Where are the Rating Agencies in the Financial Regulatory Overhaul?
posted by Frank Pasquale
Jonathan Stempel of Reuters notes that “rating agencies [were] largely spared” in the financial industry regulatory overhaul proposed by the Obama administration. Jonathan Macey of Yale critiques the oversight:
“The overall impact of existing and proposed regulatory changes on rating agencies is extraordinarily easy to summarize: They reward abject failure,” said Jonathan Macey, deputy dean of Yale Law School.
“Any credit rating agency that relies on an NRSRO rating [nationally recognized statistical rating organization pursuant to the Securities and Exchange Act of 1934], which is effectively a government subsidy, should be subject to lawsuits by investors,” he went on. “It should also be made clear to professional investors that it is not a defense or a sufficient discharge of their fiduciary duties to rely on credit ratings when assembling portfolios.”
Given my recent series of posts on the “public/private” divide, I was heartened to see Macey characterize the government licensure of rating agencies as a “subsidy.” As I noted in my 2007 post “From First Amendment Absolutism to Financial Meltdown?,” the agencies have used a “free expression” shield to protect against legal consequences for their incompetence, malfeasance, and conflicts of interests.

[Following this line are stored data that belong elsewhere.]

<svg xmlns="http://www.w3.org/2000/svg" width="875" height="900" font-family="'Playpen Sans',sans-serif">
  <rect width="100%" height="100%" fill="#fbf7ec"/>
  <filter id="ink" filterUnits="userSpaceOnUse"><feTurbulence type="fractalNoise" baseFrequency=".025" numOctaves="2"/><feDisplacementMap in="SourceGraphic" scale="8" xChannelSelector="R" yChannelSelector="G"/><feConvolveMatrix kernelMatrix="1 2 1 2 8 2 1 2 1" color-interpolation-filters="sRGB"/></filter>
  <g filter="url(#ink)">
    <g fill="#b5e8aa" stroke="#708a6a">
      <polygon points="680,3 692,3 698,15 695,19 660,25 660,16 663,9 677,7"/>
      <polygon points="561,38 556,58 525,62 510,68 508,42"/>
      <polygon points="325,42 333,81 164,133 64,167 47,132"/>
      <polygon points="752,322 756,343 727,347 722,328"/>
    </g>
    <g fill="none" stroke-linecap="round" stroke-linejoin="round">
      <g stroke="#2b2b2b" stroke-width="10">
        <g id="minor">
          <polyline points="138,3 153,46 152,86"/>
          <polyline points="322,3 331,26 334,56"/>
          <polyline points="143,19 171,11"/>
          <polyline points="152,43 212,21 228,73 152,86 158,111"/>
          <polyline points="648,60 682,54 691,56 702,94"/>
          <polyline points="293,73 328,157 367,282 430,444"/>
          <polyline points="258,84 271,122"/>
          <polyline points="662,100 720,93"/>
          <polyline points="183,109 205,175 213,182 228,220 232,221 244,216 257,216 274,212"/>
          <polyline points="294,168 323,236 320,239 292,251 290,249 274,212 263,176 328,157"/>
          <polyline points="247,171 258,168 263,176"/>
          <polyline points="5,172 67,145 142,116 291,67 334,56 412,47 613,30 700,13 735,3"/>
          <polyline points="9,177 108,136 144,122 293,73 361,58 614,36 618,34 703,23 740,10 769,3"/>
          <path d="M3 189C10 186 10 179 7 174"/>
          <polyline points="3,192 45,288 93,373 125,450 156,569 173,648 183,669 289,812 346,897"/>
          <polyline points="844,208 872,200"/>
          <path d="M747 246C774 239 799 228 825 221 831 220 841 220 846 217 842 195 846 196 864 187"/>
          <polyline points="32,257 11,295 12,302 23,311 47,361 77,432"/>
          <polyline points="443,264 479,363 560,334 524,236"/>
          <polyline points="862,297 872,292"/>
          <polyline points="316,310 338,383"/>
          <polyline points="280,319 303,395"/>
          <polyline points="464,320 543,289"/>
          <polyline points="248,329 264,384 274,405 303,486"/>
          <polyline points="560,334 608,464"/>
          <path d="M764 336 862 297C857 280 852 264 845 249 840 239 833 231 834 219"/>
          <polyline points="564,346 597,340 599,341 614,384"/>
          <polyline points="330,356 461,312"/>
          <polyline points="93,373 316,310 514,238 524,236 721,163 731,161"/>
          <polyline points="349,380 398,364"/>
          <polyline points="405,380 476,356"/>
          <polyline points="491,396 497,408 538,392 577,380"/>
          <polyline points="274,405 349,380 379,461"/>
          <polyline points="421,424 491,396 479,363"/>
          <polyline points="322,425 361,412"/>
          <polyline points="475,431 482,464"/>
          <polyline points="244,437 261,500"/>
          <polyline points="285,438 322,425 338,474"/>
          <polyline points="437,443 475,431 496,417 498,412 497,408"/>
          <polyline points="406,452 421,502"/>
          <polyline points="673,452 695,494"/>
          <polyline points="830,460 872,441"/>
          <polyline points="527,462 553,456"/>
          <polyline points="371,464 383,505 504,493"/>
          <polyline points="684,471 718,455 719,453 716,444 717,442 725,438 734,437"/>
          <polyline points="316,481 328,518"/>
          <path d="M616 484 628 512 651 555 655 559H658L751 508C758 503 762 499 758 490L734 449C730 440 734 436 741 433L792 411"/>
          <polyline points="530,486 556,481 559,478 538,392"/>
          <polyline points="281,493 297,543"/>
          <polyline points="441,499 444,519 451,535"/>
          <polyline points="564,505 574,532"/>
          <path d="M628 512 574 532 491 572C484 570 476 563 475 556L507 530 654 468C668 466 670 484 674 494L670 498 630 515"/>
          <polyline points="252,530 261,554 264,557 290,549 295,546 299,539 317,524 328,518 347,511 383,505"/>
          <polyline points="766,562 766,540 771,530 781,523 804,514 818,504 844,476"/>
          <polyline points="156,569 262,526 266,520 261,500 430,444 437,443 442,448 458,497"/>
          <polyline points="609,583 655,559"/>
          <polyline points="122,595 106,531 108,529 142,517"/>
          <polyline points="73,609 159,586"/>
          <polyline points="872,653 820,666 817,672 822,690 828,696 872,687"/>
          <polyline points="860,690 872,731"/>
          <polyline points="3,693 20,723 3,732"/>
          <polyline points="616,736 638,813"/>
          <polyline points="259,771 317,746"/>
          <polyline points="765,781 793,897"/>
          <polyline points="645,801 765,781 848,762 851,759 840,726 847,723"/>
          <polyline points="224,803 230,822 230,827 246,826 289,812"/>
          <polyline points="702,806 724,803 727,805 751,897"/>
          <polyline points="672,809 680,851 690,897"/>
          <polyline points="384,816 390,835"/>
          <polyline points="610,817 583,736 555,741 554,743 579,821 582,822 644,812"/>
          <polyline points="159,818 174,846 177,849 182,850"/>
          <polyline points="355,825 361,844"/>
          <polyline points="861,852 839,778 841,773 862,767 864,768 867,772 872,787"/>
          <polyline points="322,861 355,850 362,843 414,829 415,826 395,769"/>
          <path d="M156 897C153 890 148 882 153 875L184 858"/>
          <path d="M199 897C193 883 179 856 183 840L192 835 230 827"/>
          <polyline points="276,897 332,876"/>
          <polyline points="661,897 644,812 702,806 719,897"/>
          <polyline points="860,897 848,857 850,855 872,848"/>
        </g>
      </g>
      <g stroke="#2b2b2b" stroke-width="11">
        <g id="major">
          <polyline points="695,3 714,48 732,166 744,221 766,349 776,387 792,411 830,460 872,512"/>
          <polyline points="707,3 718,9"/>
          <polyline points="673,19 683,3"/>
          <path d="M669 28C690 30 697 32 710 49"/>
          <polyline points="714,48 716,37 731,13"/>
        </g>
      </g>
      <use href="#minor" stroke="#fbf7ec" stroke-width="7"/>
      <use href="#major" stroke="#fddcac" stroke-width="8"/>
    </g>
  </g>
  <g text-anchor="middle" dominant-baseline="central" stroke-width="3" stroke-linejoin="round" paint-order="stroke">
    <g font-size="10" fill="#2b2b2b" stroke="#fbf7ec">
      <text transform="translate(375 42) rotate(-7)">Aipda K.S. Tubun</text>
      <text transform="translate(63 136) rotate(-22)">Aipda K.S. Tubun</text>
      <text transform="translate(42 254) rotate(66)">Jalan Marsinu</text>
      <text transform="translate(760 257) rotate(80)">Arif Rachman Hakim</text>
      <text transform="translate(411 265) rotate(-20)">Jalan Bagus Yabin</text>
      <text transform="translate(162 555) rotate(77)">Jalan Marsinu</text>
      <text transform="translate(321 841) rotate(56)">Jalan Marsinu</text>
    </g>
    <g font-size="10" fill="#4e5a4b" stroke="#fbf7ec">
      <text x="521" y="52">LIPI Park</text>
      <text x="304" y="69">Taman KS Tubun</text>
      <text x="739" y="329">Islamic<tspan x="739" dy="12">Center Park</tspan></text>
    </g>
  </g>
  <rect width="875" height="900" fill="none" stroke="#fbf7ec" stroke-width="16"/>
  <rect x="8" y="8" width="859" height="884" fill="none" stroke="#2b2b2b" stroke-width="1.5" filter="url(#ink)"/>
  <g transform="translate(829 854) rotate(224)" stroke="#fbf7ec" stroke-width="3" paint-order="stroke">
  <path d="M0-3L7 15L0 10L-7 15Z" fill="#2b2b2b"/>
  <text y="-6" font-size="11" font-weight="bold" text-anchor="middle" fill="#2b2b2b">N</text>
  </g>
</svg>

Following the reasoning of FAIR v. Rumsfeld, Congress may be able to condition the “subsidy” of requiring investor reliance on ratings agencies’ work on ratings agencies’ willingness to give up First Amendment immunity from lawsuits.
Admittedly, Congress has gone in precisely the opposite direction in the recent past. In 2006, the Rating Agency Reform Act specifically prohibited the SEC from regulating the “substance of the credit rating or the procedures and methodologies.” We can only hope that current Congress is more serious about either really regulating this field, or getting out of the “implicit subsidy” business altogether.